Het Ambonezenbosje aan de dijk in de Carel Coenraadpolder. Foto: Jan Zeeman
Nog nooit had hij zoveel mensen in de Carel Coenraadpolder gezien, verzuchtte een agent tijdens de zoektocht naar de vermiste Jeffrey (10) en Emma (8). Dinsdag wordt er opnieuw gezocht naar de kinderen in het gebied van de grote leegte. Toch is de geschiedenis van de polder veelbewogen.
Toen er maandag in de Carel Coenraadpolder bandensporen werden aangetroffen die leidden naar het water, werd het gebied direct afgezet door de politie. Jeffrey (10), Emma (8) en hun verdachte vader Klaas Bijl (67) werden echter niet gevonden. Ondanks forensisch onderzoek en de inzet van een sonarboot. Dinsdag is de zoektocht in het gebied vervolgd.
Als jongste onder de door met name boeren bewoonde Dollardpolders, bestond de Carel Coenraad-polder vorig jaar een eeuw. Het op de Dollard terugveroverde zeekleigebied werd vernoemd naar oud-commissaris van de Koningin Carel Coenraad Geertsema (1843-1928) en er worden onder meer suikerbieten, aardappelen en graan verbouwd.
Slikwerkers, Duitsers en NSB’ers
Het gebied, zo’n vijftienhonderd hectare groot, staat bekend om de grote leegte. Maar in 1940 komen er halverwege het gebied barakken voor zo’n 700 slikwerkers, die lange en zware dagen moeten maken om de polder aan te leggen. Op die plek, tegen de zeedijk en aan een doodlopend weggetje, doemt in het grote lege landschap plots een plukje populieren op.
Vanaf 1942 wordt dit stukje polder door de bezetter gebruikt voor afweergeschut. De Duitse batterij Dollart Süd dient met vier kanonnen als luchtverdediging voor Emden. Tijdens de bevrijding van Delfzijl wordt Dollart Süd aangevallen en verwoest door de Canadese bevrijder.

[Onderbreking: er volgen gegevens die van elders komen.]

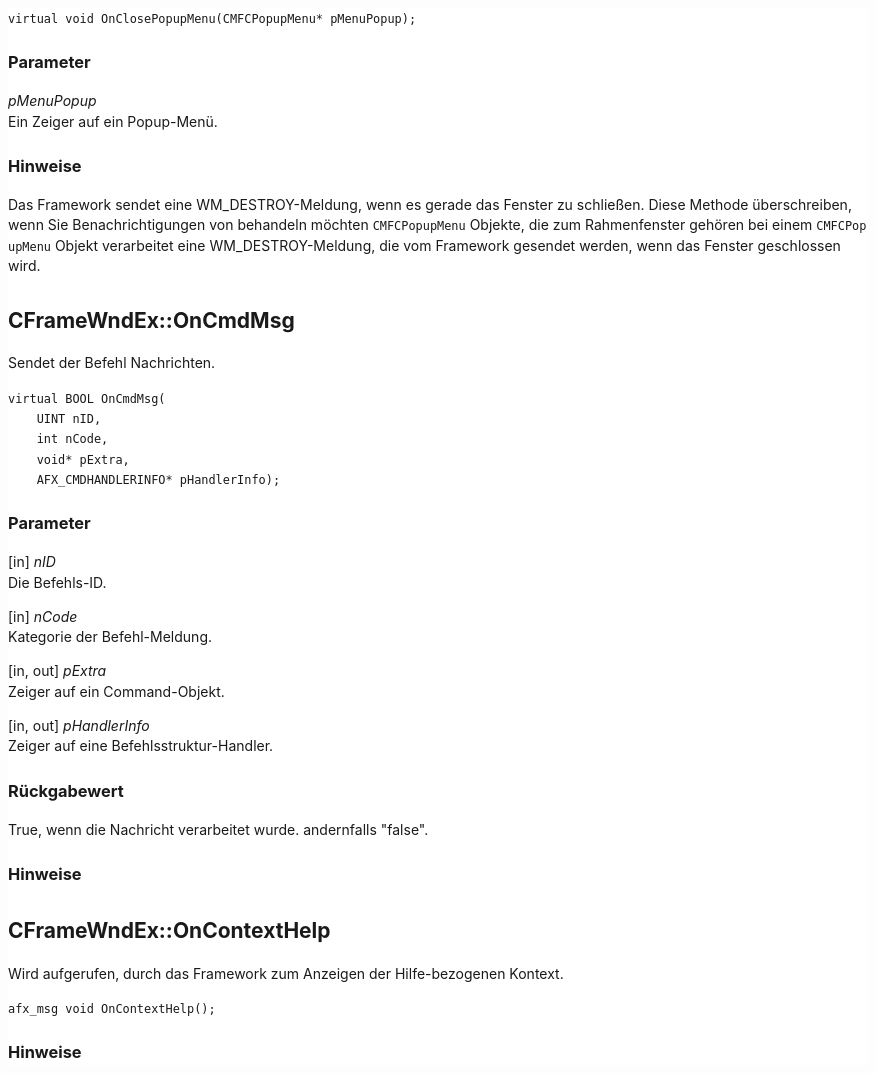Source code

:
 ```  
virtual void OnClosePopupMenu(CMFCPopupMenu* pMenuPopup);
```  
  
### <a name="parameters"></a>Parameter  
 *pMenuPopup*  
 Ein Zeiger auf ein Popup-Menü.  
  
### <a name="remarks"></a>Hinweise  
 Das Framework sendet eine WM_DESTROY-Meldung, wenn es gerade das Fenster zu schließen. Diese Methode überschreiben, wenn Sie Benachrichtigungen von behandeln möchten `CMFCPopupMenu` Objekte, die zum Rahmenfenster gehören bei einem `CMFCPopupMenu` Objekt verarbeitet eine WM_DESTROY-Meldung, die vom Framework gesendet werden, wenn das Fenster geschlossen wird.  
  
##  <a name="oncmdmsg"></a>  CFrameWndEx::OnCmdMsg  
 Sendet der Befehl Nachrichten.  
  
```  
virtual BOOL OnCmdMsg(
    UINT nID,  
    int nCode,  
    void* pExtra,  
    AFX_CMDHANDLERINFO* pHandlerInfo);
```  
  
### <a name="parameters"></a>Parameter  
 [in] *nID*  
 Die Befehls-ID.  
  
 [in] *nCode*  
 Kategorie der Befehl-Meldung.  
  
 [in, out] *pExtra*  
 Zeiger auf ein Command-Objekt.  
  
 [in, out] *pHandlerInfo*  
 Zeiger auf eine Befehlsstruktur-Handler.  
  
### <a name="return-value"></a>Rückgabewert  
 True, wenn die Nachricht verarbeitet wurde. andernfalls "false".  
  
### <a name="remarks"></a>Hinweise  
  
##  <a name="oncontexthelp"></a>  CFrameWndEx::OnContextHelp  
 Wird aufgerufen, durch das Framework zum Anzeigen der Hilfe-bezogenen Kontext.  
  
```  
afx_msg void OnContextHelp();
```  
  
### <a name="remarks"></a>Hinweise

Na de Tweede Wereldoorlog komt er op dezelfde plek een interneringskamp voor gevangen genomen NSB’ers. Mede doordat een deel van de bewakers tijdens de oorlog zelf is mishandeld en het Militair Gezag geen toezicht houdt, wordt er eigenrichting toegepast. De gevangenen krijgen het onder erbarmelijke omstandigheden zwaar te verduren en in 1948 wordt het kamp gesloten.
Molukkers en het Ambonezenbosje
Een nieuw hoofdstuk voor het jarenlang leegstaande kamp volgt vanaf 1953. De Carel Coenraadpolder wordt het nieuwe thuis voor zo’n driehonderd Molukkers - mannen, vrouwen en kinderen - en voormalig KNIL-militairen. De mannen hebben aan de zijde van Nederland tegen Soekarno gevochten en zijn door de Nederlandse regering gerepatrieerd. Ze hopen ooit terug te kunnen keren naar Ambon.
In het barakkenkamp in de Carel Coenraadpolder woonden honderden Molukkers. Foto: Stichting Oude Groninger Kerken
Als de regering in 1961 de Molukkers elders wil onderbrengen en het kamp wil ontmantelen, breekt er een kleine opstand uit in de polder. Als de Molukkers gehoor zouden geven aan de wens van de regering, vervliegt in hun ogen de allerlaatste kans op een terugkeer naar Ambon. Maar het kamp wordt ontruimd door de politie en de bewoners verhuizen noodgedwongen naar verschillende plekken.
Het kamp gaat tegen de vlakte en er worden snelgroeiende populieren geplant. Het huidige bos staat in de volksmond bekend als het Ambonezenbosje. Naast een plaquette met een plattegrond van het voormalige kamp herinnert alleen het plukje bomen nog aan die periode.
Huisje met veel privacy
Aan de rand van het bos staat een huisje dat in de oorlog dienstdeed als opslagplek voor Duitse munitie. Anno nu wordt het huisje, Dollart Süd genaamd, als vakantiewoning voor zes personen verhuurd aan toeristen. Over privacy heb je niet te klagen, weet de verhuurder. In de nabije omgeving staan alleen enkele trekkershutten van het Groninger Landschap.